** Task brief **
Below are records that contain pictures; transcribe the text exactly and omit the pictures.

---*---

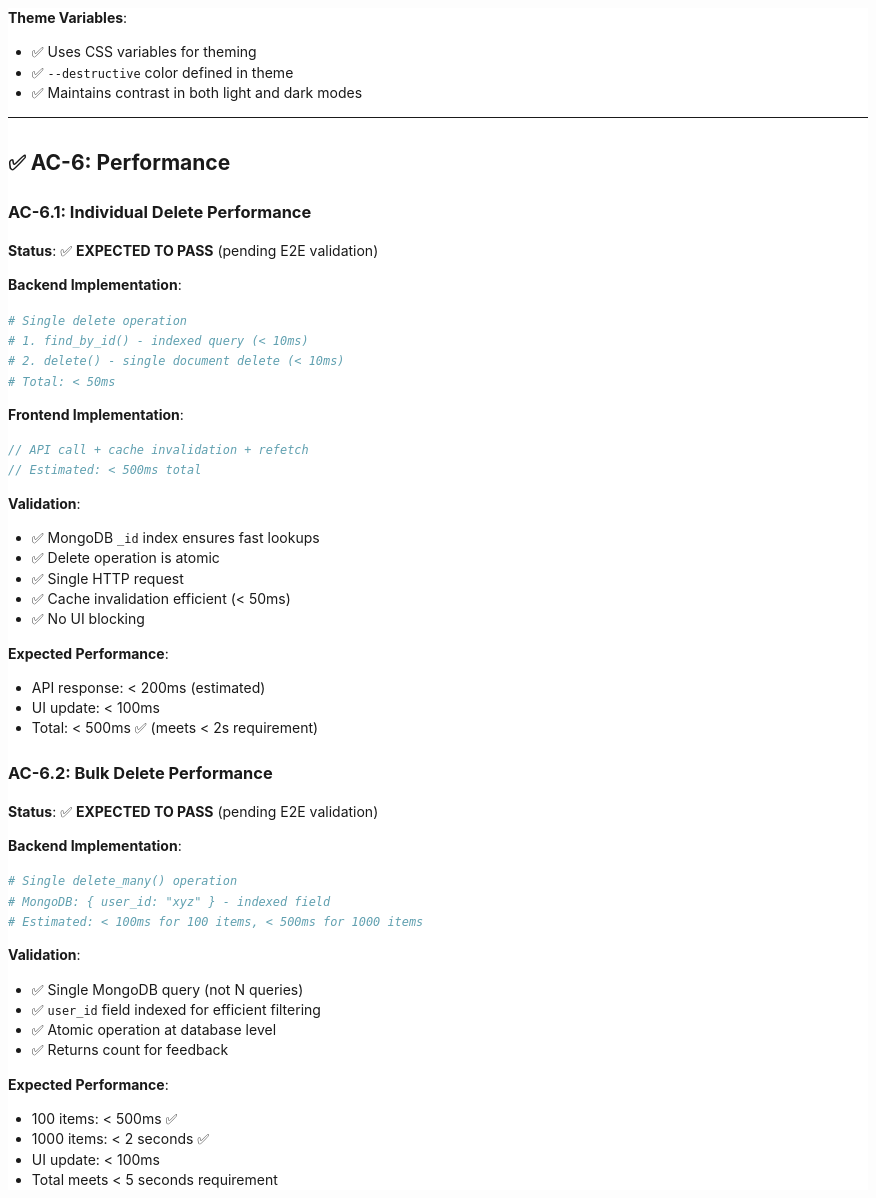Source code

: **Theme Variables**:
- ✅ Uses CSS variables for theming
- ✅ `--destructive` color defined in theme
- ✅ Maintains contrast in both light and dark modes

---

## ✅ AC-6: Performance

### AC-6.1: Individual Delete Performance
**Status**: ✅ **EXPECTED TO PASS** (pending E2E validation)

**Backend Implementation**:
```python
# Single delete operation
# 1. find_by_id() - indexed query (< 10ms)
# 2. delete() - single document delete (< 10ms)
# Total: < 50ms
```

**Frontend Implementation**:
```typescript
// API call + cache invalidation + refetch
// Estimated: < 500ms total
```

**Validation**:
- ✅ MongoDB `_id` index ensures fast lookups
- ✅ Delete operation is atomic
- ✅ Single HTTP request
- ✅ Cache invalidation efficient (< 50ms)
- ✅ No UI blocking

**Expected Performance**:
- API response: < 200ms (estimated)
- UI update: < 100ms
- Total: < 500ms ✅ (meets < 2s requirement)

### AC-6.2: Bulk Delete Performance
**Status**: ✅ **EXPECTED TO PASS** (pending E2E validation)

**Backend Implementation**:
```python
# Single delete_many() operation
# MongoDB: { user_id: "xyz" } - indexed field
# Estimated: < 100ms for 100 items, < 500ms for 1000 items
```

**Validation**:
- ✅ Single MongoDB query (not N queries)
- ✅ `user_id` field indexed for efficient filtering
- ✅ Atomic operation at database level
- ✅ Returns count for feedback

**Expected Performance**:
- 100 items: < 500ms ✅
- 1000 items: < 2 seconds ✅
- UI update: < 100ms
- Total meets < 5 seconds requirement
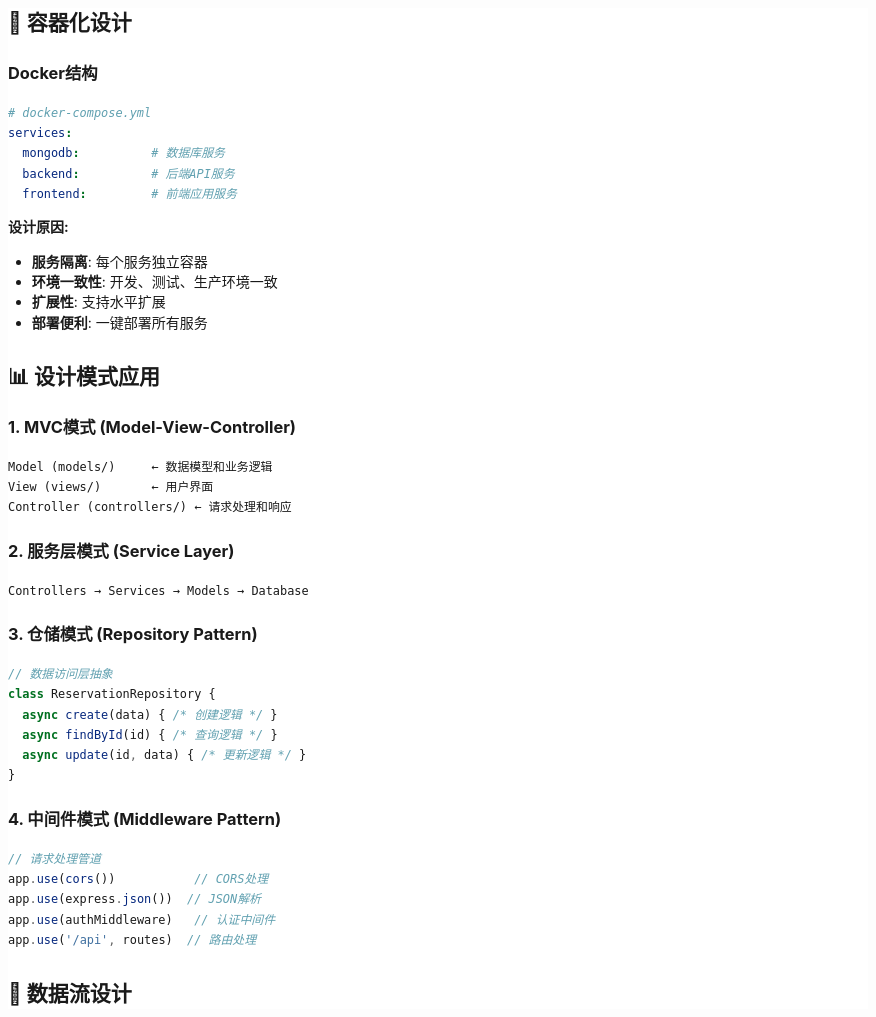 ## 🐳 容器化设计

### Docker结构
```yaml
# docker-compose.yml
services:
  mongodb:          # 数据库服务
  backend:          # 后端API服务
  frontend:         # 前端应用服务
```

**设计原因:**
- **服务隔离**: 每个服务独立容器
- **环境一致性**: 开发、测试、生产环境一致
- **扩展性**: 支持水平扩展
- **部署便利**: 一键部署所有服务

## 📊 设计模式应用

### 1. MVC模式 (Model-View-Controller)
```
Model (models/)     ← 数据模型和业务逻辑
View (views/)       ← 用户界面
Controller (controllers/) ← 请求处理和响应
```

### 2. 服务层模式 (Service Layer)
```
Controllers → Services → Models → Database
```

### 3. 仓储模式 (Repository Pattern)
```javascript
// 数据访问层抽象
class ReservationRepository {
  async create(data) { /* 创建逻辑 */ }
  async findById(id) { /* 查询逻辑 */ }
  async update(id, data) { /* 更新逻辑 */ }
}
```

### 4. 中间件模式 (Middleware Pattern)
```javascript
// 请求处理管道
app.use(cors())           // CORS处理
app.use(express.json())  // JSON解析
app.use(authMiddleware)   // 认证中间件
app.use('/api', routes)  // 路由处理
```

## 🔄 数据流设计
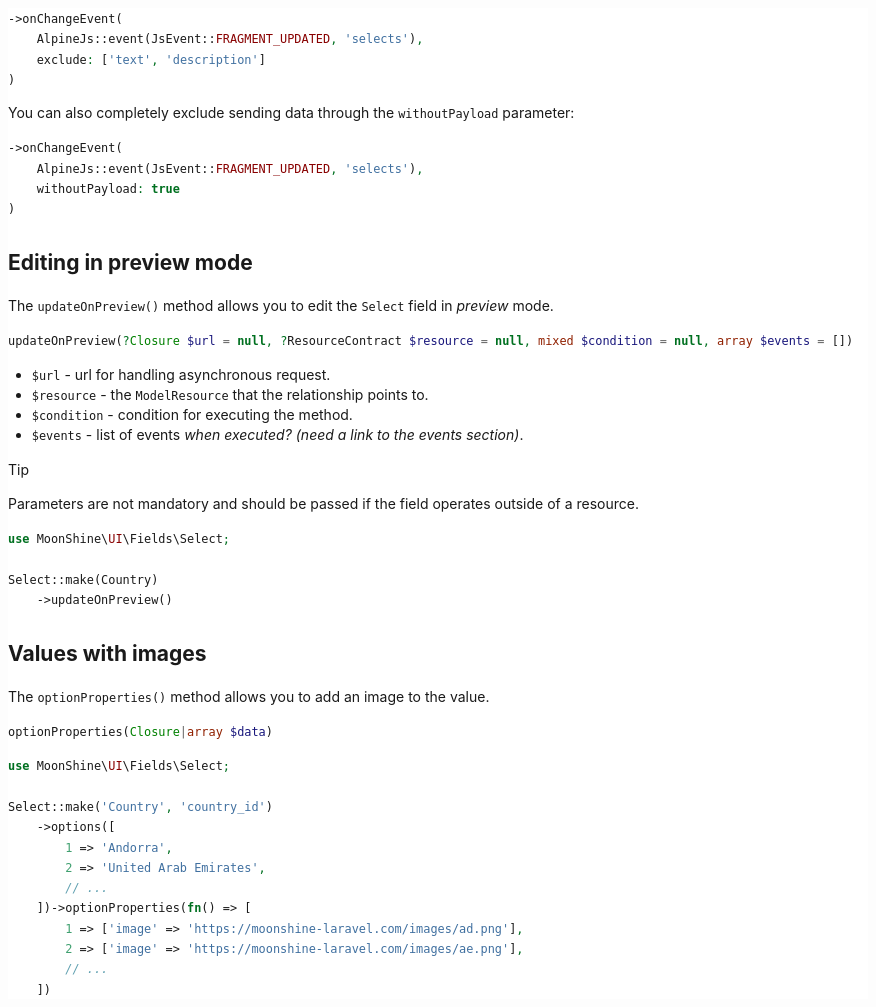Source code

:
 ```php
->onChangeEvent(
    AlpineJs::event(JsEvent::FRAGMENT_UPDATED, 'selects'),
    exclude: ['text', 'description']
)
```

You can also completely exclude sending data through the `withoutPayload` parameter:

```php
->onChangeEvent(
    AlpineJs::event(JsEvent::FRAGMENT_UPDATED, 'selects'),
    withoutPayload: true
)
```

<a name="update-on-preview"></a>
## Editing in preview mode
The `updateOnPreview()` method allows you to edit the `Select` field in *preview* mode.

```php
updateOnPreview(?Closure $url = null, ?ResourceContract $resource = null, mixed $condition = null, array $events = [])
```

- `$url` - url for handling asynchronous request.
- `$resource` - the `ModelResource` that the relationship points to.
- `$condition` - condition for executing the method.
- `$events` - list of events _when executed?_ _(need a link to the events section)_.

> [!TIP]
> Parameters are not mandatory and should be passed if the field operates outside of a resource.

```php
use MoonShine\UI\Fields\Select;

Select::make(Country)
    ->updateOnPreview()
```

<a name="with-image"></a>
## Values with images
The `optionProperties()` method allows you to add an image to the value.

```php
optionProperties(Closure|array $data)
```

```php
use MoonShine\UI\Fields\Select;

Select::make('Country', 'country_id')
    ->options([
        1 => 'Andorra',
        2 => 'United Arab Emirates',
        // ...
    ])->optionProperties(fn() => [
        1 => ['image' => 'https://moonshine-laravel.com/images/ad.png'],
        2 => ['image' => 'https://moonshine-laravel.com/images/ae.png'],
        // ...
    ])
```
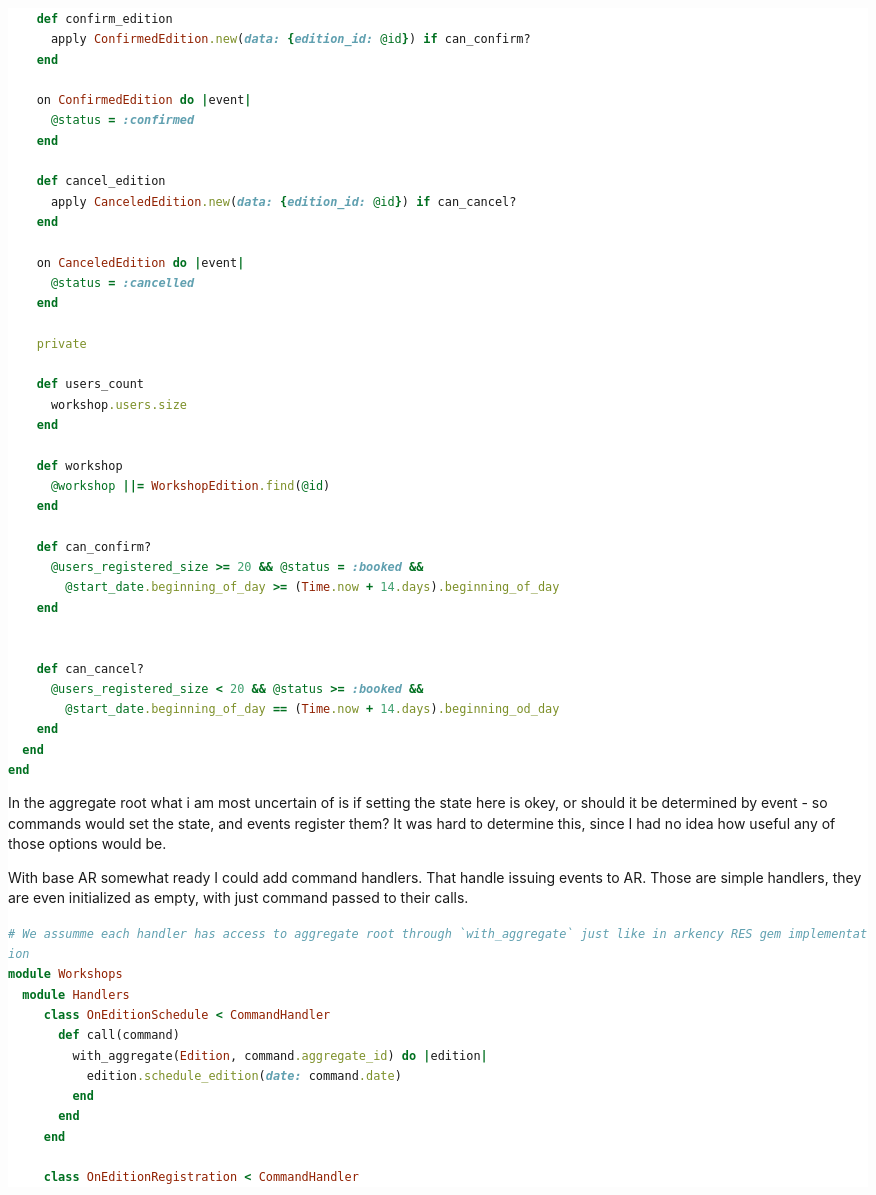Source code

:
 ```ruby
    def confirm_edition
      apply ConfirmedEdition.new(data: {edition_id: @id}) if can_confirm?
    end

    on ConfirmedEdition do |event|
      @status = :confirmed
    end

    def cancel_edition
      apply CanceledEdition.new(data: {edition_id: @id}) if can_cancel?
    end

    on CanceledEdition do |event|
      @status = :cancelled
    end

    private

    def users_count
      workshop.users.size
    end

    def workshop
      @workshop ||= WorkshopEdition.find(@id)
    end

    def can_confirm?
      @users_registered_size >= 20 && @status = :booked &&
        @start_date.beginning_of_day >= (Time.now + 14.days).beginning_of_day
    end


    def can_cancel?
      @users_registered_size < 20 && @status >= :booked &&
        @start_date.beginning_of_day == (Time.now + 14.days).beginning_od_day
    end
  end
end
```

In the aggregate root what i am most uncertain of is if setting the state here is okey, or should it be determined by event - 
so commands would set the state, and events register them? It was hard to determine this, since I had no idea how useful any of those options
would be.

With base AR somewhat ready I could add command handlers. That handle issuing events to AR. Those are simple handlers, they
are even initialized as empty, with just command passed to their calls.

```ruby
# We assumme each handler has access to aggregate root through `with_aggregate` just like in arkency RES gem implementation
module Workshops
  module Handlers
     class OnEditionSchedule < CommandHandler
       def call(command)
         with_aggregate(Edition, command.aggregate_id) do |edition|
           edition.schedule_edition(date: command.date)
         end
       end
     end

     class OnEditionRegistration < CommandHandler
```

---*---

** Written solution **
Source code

: **Theme Variables**:
- ✅ Uses CSS variables for theming
- ✅ `--destructive` color defined in theme
- ✅ Maintains contrast in both light and dark modes

---

## ✅ AC-6: Performance

### AC-6.1: Individual Delete Performance
**Status**: ✅ **EXPECTED TO PASS** (pending E2E validation)

**Backend Implementation**:
```python
# Single delete operation
# 1. find_by_id() - indexed query (< 10ms)
# 2. delete() - single document delete (< 10ms)
# Total: < 50ms
```

**Frontend Implementation**:
```typescript
// API call + cache invalidation + refetch
// Estimated: < 500ms total
```

**Validation**:
- ✅ MongoDB `_id` index ensures fast lookups
- ✅ Delete operation is atomic
- ✅ Single HTTP request
- ✅ Cache invalidation efficient (< 50ms)
- ✅ No UI blocking

**Expected Performance**:
- API response: < 200ms (estimated)
- UI update: < 100ms
- Total: < 500ms ✅ (meets < 2s requirement)

### AC-6.2: Bulk Delete Performance
**Status**: ✅ **EXPECTED TO PASS** (pending E2E validation)

**Backend Implementation**:
```python
# Single delete_many() operation
# MongoDB: { user_id: "xyz" } - indexed field
# Estimated: < 100ms for 100 items, < 500ms for 1000 items
```

**Validation**:
- ✅ Single MongoDB query (not N queries)
- ✅ `user_id` field indexed for efficient filtering
- ✅ Atomic operation at database level
- ✅ Returns count for feedback

**Expected Performance**:
- 100 items: < 500ms ✅
- 1000 items: < 2 seconds ✅
- UI update: < 100ms
- Total meets < 5 seconds requirement
 ## 🐳 容器化设计

### Docker结构
```yaml
# docker-compose.yml
services:
  mongodb:          # 数据库服务
  backend:          # 后端API服务
  frontend:         # 前端应用服务
```

**设计原因:**
- **服务隔离**: 每个服务独立容器
- **环境一致性**: 开发、测试、生产环境一致
- **扩展性**: 支持水平扩展
- **部署便利**: 一键部署所有服务

## 📊 设计模式应用

### 1. MVC模式 (Model-View-Controller)
```
Model (models/)     ← 数据模型和业务逻辑
View (views/)       ← 用户界面
Controller (controllers/) ← 请求处理和响应
```

### 2. 服务层模式 (Service Layer)
```
Controllers → Services → Models → Database
```

### 3. 仓储模式 (Repository Pattern)
```javascript
// 数据访问层抽象
class ReservationRepository {
  async create(data) { /* 创建逻辑 */ }
  async findById(id) { /* 查询逻辑 */ }
  async update(id, data) { /* 更新逻辑 */ }
}
```

### 4. 中间件模式 (Middleware Pattern)
```javascript
// 请求处理管道
app.use(cors())           // CORS处理
app.use(express.json())  // JSON解析
app.use(authMiddleware)   // 认证中间件
app.use('/api', routes)  // 路由处理
```

## 🔄 数据流设计
Source code

:
 ```php
->onChangeEvent(
    AlpineJs::event(JsEvent::FRAGMENT_UPDATED, 'selects'),
    exclude: ['text', 'description']
)
```

You can also completely exclude sending data through the `withoutPayload` parameter:

```php
->onChangeEvent(
    AlpineJs::event(JsEvent::FRAGMENT_UPDATED, 'selects'),
    withoutPayload: true
)
```

<a name="update-on-preview"></a>
## Editing in preview mode
The `updateOnPreview()` method allows you to edit the `Select` field in *preview* mode.

```php
updateOnPreview(?Closure $url = null, ?ResourceContract $resource = null, mixed $condition = null, array $events = [])
```

- `$url` - url for handling asynchronous request.
- `$resource` - the `ModelResource` that the relationship points to.
- `$condition` - condition for executing the method.
- `$events` - list of events _when executed?_ _(need a link to the events section)_.

> [!TIP]
> Parameters are not mandatory and should be passed if the field operates outside of a resource.

```php
use MoonShine\UI\Fields\Select;

Select::make(Country)
    ->updateOnPreview()
```

<a name="with-image"></a>
## Values with images
The `optionProperties()` method allows you to add an image to the value.

```php
optionProperties(Closure|array $data)
```

```php
use MoonShine\UI\Fields\Select;

Select::make('Country', 'country_id')
    ->options([
        1 => 'Andorra',
        2 => 'United Arab Emirates',
        // ...
    ])->optionProperties(fn() => [
        1 => ['image' => 'https://moonshine-laravel.com/images/ad.png'],
        2 => ['image' => 'https://moonshine-laravel.com/images/ae.png'],
        // ...
    ])
```
Source code

:
 ```ruby
    def confirm_edition
      apply ConfirmedEdition.new(data: {edition_id: @id}) if can_confirm?
    end

    on ConfirmedEdition do |event|
      @status = :confirmed
    end

    def cancel_edition
      apply CanceledEdition.new(data: {edition_id: @id}) if can_cancel?
    end

    on CanceledEdition do |event|
      @status = :cancelled
    end

    private

    def users_count
      workshop.users.size
    end

    def workshop
      @workshop ||= WorkshopEdition.find(@id)
    end

    def can_confirm?
      @users_registered_size >= 20 && @status = :booked &&
        @start_date.beginning_of_day >= (Time.now + 14.days).beginning_of_day
    end


    def can_cancel?
      @users_registered_size < 20 && @status >= :booked &&
        @start_date.beginning_of_day == (Time.now + 14.days).beginning_od_day
    end
  end
end
```

In the aggregate root what i am most uncertain of is if setting the state here is okey, or should it be determined by event - 
so commands would set the state, and events register them? It was hard to determine this, since I had no idea how useful any of those options
would be.

With base AR somewhat ready I could add command handlers. That handle issuing events to AR. Those are simple handlers, they
are even initialized as empty, with just command passed to their calls.

```ruby
# We assumme each handler has access to aggregate root through `with_aggregate` just like in arkency RES gem implementation
module Workshops
  module Handlers
     class OnEditionSchedule < CommandHandler
       def call(command)
         with_aggregate(Edition, command.aggregate_id) do |edition|
           edition.schedule_edition(date: command.date)
         end
       end
     end

     class OnEditionRegistration < CommandHandler
```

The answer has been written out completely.